Who said what: Personalities Duterte quoted in his speech

Alex Villafania, ABS-CBN News

Posted at Jun 30 2016 09:45 PM

President Rodrigo Duterte takes his oath as the 16th President of the Philippines at the Rizal Hall in Malacanan Palace Malacanan News and Information Bureau

President Rodrigo Duterte’s knowledge and understanding of the law seems to match his literary skills as he used a number of quotes from historical figures. 

More than just quotes to add zest to an otherwise generic presidential speech, Duterte’s allusions also seems to highlight his character as a politician and as an ordinary person. 

READ: Inaugural address of President Duterte

See where Duterte appeared to have gotten the quotes he used in the inaugural speech. 

1. From a National Artist

Duterte first quoted National Artist for Literature Francisco Sionil Jose: “We have become our own worst enemies and we must have the courage and will to change ourselves.” 

The quote seems to come from Jose’s fiction novel “Ben Singkol,” whose titular character is an accidental hero but is actually a coward during the Japanese occupation of the Philippines. 

Duterte seemed to have been paraphrased from this part in the novel: “You will find that our enemies are our own kin. It is they who betray us. So learn this most important lesson-in the end, our worst enemy is ourselves.”

Jose has expressed support for Duterte in the 2016 elections. 

2. U.S. Presidents

Another personality mentioned by Duterte is former US president Franklin Roosevelt. In his speech, Duterte quoted Roosevelt as saying: “The test of government is not whether we add more to the abundance of those who have much. It is whether we provide to those who have little.”

Roosevelt’s exact quote is: “The test of our progress is not whether we add more to the abundance of those who have much; it is whether we provide enough for those who have too little.”

The quote comes with what Duterte determines as a need to eradicate corruption, which he said is a contributor to poverty. This is also in similar fashion to the person he quotes next, former US president Abraham Lincoln. 

Duterte said he draws inspiration from Lincoln, quoting the anti-slavery president in his speech: “You cannot strengthen the weak by weakening the strong. You cannot help the poor by discouraging the rich. You cannot help the wage earner by pulling down the wage payer. You cannot further brotherhood by inciting class hatred among men.” 

The quote however comes from the “Ten Cannots” written in 1916 by William J.H. Boetcker, an American Presbyterian minister.

A book by Edward Steers entitled “Lincoln Legends: Myths, Hoaxes, and Confabulations Associated with our Greatest President,” revealed that the said quote was a common erroneous reference to Lincoln.

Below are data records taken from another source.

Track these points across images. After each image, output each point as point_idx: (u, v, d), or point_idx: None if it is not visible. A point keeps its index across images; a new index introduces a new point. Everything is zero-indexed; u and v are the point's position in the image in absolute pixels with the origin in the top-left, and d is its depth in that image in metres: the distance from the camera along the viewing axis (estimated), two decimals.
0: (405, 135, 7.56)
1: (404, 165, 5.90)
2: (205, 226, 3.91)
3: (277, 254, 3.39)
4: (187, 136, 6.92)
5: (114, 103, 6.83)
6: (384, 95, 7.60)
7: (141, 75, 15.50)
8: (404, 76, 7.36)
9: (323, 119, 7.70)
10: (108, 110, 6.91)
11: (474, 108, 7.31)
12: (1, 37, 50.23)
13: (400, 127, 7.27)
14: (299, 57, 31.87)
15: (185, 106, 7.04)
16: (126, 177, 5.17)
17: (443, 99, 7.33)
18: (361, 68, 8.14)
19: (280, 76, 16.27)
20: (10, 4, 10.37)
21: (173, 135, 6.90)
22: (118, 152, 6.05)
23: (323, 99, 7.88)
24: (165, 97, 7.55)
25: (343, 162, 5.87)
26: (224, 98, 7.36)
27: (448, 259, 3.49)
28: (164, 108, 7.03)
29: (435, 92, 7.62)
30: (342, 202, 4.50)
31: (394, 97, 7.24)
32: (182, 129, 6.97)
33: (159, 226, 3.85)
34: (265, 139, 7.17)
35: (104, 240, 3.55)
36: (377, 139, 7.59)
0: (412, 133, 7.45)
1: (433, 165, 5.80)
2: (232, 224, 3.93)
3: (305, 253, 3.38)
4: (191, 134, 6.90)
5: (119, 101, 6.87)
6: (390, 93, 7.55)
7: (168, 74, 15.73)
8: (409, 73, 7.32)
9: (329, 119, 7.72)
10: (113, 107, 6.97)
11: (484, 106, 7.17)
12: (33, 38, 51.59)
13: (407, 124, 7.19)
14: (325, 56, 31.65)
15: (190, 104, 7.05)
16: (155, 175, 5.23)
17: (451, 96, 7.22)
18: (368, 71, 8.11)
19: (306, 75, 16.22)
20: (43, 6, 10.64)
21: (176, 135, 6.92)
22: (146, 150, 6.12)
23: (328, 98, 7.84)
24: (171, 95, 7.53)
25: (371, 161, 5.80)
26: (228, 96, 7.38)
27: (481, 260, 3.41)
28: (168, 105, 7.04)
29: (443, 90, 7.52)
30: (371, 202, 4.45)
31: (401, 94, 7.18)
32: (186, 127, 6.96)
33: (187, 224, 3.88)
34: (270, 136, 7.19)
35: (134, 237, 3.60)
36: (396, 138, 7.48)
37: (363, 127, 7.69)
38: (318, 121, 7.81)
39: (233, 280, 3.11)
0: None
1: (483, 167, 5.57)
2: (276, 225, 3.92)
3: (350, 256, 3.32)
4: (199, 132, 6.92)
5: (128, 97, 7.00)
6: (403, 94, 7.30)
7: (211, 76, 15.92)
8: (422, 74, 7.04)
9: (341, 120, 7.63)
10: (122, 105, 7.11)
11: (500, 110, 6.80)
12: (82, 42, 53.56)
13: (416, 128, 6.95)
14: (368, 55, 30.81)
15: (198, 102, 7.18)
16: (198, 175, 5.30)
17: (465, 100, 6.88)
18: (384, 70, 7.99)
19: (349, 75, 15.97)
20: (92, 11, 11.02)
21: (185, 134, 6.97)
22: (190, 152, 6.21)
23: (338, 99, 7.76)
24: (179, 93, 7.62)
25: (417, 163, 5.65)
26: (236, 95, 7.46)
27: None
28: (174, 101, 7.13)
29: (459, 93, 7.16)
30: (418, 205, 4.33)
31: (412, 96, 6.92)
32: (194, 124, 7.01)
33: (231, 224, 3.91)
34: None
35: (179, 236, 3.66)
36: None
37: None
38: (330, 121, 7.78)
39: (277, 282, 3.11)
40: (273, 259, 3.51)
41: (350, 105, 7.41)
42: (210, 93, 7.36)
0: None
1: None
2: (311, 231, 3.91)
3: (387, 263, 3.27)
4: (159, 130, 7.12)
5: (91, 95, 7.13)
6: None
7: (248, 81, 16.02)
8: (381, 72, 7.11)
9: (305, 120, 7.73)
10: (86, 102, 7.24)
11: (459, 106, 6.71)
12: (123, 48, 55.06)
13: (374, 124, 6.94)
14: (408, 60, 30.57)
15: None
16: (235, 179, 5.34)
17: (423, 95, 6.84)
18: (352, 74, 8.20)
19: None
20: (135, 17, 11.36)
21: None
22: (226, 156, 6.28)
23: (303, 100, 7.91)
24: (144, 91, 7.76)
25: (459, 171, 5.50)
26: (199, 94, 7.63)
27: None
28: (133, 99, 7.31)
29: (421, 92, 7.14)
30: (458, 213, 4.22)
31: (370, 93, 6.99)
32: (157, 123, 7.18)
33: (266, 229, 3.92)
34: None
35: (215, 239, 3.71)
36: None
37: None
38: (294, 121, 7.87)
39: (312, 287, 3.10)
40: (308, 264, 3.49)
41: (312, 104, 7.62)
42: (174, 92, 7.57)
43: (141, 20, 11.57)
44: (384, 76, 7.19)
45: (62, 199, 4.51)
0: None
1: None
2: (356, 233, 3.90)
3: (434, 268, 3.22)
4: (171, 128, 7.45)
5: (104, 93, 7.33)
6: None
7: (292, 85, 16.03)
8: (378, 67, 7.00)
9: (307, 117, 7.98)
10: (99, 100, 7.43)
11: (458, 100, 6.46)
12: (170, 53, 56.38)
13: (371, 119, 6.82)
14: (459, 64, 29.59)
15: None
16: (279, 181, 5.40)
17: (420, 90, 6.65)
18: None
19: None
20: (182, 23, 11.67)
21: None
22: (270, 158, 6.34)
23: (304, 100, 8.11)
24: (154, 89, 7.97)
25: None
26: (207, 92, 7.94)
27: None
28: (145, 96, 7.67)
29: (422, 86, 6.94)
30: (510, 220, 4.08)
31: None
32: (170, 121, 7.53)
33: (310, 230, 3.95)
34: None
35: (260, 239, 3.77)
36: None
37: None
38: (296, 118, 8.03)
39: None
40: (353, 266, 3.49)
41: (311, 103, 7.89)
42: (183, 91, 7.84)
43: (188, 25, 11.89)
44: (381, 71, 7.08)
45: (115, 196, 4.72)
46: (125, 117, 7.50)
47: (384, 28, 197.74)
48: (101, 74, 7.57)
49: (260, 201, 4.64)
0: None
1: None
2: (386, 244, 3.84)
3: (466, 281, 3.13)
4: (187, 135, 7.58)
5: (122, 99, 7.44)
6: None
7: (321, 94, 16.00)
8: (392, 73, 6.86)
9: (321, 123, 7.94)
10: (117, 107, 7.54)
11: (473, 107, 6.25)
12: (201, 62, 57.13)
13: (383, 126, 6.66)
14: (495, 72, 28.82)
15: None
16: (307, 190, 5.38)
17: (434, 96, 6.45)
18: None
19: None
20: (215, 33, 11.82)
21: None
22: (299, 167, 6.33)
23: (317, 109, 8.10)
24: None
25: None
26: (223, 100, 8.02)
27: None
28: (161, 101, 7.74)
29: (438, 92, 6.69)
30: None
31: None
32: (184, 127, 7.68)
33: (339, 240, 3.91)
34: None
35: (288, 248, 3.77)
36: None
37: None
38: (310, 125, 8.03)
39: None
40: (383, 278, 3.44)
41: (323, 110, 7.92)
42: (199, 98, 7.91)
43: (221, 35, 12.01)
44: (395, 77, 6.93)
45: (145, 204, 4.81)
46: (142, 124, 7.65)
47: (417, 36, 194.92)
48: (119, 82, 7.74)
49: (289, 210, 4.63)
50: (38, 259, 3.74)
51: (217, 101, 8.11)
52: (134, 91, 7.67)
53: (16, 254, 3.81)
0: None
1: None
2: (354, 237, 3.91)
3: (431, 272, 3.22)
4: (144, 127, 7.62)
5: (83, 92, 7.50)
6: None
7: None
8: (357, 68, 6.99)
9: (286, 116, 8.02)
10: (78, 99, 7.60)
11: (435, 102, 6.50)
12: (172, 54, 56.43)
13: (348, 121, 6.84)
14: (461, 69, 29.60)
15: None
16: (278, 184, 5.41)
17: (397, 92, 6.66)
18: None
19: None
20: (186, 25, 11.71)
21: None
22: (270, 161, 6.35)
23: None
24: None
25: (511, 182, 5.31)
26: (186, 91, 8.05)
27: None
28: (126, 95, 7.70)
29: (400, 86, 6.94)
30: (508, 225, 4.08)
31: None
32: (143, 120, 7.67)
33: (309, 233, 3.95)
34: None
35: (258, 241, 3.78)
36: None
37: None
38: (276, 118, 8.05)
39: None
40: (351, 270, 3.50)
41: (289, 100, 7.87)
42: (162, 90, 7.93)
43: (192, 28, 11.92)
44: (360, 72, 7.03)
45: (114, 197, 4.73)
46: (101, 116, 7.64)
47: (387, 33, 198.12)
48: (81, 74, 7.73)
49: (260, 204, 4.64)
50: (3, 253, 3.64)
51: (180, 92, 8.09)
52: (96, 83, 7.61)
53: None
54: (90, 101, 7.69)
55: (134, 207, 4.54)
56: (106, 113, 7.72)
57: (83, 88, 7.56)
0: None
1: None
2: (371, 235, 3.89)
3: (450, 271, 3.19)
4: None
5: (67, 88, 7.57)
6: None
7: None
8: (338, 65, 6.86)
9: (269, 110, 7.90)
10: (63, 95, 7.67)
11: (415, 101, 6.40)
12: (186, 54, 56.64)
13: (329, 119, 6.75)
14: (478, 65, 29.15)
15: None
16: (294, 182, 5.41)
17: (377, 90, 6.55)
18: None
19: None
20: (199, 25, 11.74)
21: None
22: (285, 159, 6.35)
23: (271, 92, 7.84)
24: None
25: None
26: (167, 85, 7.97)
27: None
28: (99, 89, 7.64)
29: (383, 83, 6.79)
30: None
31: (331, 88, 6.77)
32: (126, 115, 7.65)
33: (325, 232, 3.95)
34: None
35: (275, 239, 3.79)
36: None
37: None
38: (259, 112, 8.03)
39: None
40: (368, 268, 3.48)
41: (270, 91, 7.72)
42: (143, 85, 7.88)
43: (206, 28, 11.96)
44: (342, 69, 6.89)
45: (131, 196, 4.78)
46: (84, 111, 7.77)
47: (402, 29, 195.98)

This was due to the use of a leaflet printed in the 1940s that erroneously switched the attribution from Boetcker to Lincoln.

Since then, many have thought that the “Ten Cannots” were from Lincoln, so Duterte’s was not the first misattribution. 

In addition, Duterte only used half of the “Ten Cannots” in his speech. The rest are as follows: “You cannot establish sound security on borrowed money. You cannot keep out of trouble by spending more than you earn. You cannot build character and courage by destroying men's initiative and independence. And you cannot help men permanently by doing for them what they can and should do for themselves.”

3. A Roman statesman, apparently

The last quote that Duterte used in his inaugural speech – and one whose source is difficult to find: “I have no friends to serve, I have no enemies to harm.” 

This part of his speech stressed that Duterte has no personal interests to protect other than those of the Filipino people, and one that he said has been his “article of faith.”

But the quote doesn’t seem to appear anywhere. However, it is closer in meaning to an epitaph of Lucius Cornelius Sulla Felix, a general from ancient Rome. 

Sulla’s epitaph reads: “No friend ever served me, and no enemy ever wronged me, whom I have not repaid in full.” 

This particular quote seems to be a favorite of Duterte as he had already used it in a previous speech, particularly the Senate hearing on rice smuggling in 2014 when he described his norm of conduct as a public servant.